First off, this is my first attempt at drill,
(BTW: congratulations on the release ;-)
so perhaps I misunderstood something
I want to query my parquet files on HDFS.
I setup the 1.0 release on a machine (node1)
that already had CDH5 and a working Zookeeper.
With the hdfs storage plugin config below I can query a parquet file
on the local machine just fine.
E.g.:
0: jdbc:drill:drillbit=localhost> select a,b,c FROM hdfs.`/hdfs/path/test.par`
limit 5;
## drill-override.conf
drill.exec: {
cluster-id: "mydrillcluster",
zk.connect: "node1:2181"
}
## storage plugin config
{
"type": "file",
"enabled": true,
"connection": "hdfs://127.0.0.1:8020/",
"workspaces": null,
"formats": {
"parquet": {
"type": "parquet"
}
}
}
Can I query a remote HDFS, by simply pointing the storage plugin config?

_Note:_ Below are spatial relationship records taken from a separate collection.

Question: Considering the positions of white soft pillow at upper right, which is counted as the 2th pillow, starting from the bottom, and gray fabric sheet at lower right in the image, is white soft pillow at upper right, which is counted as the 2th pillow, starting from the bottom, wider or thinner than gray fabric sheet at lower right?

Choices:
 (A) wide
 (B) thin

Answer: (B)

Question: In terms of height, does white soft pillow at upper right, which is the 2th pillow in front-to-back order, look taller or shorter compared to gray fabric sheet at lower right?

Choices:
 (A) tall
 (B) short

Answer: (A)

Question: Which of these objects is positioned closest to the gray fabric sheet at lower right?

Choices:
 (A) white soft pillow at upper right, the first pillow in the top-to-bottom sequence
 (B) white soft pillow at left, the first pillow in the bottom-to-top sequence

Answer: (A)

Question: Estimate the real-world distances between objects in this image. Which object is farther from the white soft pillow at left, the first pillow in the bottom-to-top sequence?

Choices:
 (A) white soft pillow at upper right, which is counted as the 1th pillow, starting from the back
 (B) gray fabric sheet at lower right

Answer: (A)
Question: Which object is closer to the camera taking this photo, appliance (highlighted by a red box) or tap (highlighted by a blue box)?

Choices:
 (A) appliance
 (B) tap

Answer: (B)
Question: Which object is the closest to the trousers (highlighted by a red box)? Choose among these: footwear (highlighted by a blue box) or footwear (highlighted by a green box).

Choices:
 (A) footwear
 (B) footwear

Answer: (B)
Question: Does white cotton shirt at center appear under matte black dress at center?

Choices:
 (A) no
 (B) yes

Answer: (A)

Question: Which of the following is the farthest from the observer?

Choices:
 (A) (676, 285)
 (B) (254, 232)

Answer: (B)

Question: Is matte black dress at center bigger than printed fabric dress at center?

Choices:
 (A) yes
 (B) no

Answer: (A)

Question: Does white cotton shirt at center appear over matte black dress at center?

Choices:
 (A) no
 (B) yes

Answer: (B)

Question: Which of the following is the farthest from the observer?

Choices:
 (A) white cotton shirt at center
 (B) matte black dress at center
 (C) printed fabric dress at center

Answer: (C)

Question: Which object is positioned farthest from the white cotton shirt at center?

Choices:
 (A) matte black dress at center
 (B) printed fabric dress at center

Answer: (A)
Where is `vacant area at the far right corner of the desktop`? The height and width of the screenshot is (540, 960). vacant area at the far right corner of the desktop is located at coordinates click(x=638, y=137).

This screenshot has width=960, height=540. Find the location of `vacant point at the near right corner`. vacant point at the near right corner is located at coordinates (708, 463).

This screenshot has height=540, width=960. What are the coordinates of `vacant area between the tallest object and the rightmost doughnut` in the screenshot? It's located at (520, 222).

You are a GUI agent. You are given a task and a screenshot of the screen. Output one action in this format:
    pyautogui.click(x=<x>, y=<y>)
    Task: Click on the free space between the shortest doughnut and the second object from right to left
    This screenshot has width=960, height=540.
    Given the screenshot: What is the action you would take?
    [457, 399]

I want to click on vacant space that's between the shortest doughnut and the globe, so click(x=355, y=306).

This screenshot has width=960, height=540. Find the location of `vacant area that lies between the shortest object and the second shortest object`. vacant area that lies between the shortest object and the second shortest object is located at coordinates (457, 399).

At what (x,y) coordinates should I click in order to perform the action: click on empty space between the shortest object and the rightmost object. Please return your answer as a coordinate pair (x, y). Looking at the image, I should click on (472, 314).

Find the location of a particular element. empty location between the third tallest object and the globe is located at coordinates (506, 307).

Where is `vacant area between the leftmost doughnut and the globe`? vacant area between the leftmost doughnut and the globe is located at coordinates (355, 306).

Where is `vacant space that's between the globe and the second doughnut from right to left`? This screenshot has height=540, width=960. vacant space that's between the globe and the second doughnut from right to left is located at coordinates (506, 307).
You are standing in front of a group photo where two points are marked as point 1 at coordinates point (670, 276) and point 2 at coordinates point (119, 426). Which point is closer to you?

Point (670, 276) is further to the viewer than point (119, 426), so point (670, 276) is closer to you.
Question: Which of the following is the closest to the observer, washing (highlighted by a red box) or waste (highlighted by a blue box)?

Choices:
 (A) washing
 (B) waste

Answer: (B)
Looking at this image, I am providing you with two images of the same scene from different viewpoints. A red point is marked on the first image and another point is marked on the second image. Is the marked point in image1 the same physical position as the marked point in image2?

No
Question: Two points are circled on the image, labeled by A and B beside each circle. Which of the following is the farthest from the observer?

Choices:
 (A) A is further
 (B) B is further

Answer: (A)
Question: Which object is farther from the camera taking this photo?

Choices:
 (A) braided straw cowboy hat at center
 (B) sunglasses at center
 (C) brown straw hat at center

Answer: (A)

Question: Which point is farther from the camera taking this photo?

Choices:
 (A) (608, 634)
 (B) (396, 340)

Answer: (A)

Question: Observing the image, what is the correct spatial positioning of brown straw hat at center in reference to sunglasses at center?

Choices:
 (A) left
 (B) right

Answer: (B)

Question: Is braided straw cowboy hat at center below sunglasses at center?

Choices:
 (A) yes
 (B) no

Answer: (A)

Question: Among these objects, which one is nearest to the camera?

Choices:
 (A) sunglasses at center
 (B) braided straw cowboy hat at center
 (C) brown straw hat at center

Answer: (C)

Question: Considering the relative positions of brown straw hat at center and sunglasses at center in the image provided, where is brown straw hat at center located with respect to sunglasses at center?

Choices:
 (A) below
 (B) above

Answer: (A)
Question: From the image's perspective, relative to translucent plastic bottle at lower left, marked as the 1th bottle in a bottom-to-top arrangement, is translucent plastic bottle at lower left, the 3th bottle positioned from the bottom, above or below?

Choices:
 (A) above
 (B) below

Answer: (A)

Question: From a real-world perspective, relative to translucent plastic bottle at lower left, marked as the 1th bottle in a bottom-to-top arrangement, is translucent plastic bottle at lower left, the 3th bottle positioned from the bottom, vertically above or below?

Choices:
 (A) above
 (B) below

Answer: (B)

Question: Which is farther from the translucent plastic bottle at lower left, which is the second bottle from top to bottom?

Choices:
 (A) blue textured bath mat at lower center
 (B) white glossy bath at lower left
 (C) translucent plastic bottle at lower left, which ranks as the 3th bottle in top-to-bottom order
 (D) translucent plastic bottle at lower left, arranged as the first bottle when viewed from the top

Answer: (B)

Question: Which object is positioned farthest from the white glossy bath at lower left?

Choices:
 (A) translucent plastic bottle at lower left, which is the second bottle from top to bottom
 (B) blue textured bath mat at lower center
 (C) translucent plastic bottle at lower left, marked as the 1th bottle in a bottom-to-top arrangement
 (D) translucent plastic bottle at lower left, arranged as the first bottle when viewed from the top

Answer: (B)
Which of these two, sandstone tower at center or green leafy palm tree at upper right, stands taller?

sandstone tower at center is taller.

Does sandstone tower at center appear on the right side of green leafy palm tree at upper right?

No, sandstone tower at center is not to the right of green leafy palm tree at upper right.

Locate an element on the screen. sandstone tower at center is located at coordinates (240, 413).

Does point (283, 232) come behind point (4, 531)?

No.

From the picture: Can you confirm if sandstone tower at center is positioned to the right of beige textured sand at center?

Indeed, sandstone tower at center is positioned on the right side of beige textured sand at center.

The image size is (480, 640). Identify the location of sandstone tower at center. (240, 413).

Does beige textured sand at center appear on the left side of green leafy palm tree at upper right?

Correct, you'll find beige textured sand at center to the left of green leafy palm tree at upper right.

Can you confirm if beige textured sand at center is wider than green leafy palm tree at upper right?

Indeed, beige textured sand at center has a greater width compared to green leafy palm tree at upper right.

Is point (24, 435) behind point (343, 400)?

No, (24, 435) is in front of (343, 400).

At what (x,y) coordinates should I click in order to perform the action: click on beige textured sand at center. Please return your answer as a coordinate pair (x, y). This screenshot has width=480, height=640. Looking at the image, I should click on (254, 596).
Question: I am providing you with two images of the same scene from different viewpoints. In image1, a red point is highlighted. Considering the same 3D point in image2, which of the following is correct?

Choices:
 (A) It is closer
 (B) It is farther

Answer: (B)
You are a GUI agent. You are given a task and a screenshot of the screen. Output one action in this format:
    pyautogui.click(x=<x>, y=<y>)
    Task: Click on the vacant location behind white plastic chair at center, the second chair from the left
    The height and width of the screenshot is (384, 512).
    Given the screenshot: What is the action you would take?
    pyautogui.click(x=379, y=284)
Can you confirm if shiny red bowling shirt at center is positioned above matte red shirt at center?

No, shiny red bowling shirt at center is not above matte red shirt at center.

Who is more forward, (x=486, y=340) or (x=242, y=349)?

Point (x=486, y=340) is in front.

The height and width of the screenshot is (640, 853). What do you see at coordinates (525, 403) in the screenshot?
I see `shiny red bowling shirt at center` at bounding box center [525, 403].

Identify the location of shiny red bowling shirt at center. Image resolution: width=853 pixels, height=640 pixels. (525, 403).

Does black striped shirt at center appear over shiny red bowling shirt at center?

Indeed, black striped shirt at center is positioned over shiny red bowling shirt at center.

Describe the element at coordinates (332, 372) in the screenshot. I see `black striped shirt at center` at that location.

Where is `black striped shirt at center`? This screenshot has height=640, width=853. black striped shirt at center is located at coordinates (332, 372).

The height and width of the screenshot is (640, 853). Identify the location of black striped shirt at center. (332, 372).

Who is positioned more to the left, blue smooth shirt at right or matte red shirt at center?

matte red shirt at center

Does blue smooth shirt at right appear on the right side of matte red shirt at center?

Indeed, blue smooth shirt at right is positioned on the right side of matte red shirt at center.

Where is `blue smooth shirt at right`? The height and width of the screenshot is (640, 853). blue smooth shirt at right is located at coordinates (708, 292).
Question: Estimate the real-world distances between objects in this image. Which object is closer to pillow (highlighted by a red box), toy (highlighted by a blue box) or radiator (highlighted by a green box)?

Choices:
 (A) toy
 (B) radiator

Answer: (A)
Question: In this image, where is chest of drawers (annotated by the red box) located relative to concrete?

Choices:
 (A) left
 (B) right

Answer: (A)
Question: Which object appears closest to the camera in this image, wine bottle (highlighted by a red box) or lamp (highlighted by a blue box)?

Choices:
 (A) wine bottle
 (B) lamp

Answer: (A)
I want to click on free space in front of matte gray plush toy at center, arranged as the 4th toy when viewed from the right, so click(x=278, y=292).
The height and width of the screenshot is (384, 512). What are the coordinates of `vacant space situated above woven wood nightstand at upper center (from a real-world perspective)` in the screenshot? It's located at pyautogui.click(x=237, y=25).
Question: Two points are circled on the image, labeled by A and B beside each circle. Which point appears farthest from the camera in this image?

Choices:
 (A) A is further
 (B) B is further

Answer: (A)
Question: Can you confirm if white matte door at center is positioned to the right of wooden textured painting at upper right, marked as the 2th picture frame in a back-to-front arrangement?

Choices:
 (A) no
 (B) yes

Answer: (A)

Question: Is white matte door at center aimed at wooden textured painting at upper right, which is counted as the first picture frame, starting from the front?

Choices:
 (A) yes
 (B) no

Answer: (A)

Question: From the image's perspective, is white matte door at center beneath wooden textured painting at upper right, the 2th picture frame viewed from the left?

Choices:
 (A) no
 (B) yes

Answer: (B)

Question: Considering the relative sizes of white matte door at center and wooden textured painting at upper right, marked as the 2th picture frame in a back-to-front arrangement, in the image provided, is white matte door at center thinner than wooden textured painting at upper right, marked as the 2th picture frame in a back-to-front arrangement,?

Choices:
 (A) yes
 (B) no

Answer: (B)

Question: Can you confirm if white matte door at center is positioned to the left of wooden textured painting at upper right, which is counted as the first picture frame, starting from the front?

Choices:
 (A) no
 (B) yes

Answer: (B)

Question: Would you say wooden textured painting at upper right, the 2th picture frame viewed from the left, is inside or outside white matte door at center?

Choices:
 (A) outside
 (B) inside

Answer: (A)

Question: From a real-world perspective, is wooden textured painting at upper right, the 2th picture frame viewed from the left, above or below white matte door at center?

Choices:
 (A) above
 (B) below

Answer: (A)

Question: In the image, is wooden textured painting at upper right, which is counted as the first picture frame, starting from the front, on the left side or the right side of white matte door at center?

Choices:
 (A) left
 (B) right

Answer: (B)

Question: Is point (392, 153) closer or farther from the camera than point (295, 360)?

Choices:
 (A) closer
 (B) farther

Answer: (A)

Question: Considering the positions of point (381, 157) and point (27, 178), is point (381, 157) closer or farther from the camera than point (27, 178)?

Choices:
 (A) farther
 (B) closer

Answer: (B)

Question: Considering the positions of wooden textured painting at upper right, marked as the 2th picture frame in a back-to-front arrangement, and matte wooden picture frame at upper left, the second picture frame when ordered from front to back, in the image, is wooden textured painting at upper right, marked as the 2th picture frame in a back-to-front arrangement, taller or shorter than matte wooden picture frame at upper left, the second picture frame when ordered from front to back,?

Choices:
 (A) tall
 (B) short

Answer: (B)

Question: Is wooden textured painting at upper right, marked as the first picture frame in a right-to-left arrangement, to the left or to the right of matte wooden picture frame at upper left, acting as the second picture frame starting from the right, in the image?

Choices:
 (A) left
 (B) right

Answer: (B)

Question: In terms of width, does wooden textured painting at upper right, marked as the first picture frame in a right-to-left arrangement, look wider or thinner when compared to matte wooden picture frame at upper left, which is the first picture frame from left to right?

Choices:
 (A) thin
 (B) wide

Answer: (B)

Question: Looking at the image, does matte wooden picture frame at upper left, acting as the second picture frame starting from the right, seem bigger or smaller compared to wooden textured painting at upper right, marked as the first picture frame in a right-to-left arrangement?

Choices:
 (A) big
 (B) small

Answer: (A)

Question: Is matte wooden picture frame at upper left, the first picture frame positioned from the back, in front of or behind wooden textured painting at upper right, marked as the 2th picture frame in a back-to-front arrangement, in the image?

After changing the IP address in the connection parameter above, I get this
error.
0: jdbc:drill:drillbit=localhost> select a,b,c FROM hdfs.`/tmp/test.par` limit
5;
Error: PARSE ERROR: From line 1, column 38 to line 1, column 41: Table
'hdfs./tmp/test.par' not found
[Error Id: 4156f66c-3dac-4e87-b7f8-f0bdc19d57d7 on node1.company.com:31010]
(state=,code=0)
.....
Caused by: org.apache.drill.common.exceptions.UserRemoteException: PARSE ERROR:
From line 1, column 38 to line 1, column 41: Table 'hdfs./tmp/test.par' not
found
But the namenode:port/path is correct because this workds from node1:
[alan@node1 drill]$ hdfs dfs -fs hdfs://10.10.10.10:8020/ -ls /tmp/test.par
-rw-r--r-- 1 alan supergroup 4947359 2015-05-21 13:55 /tmp/test.par
Alan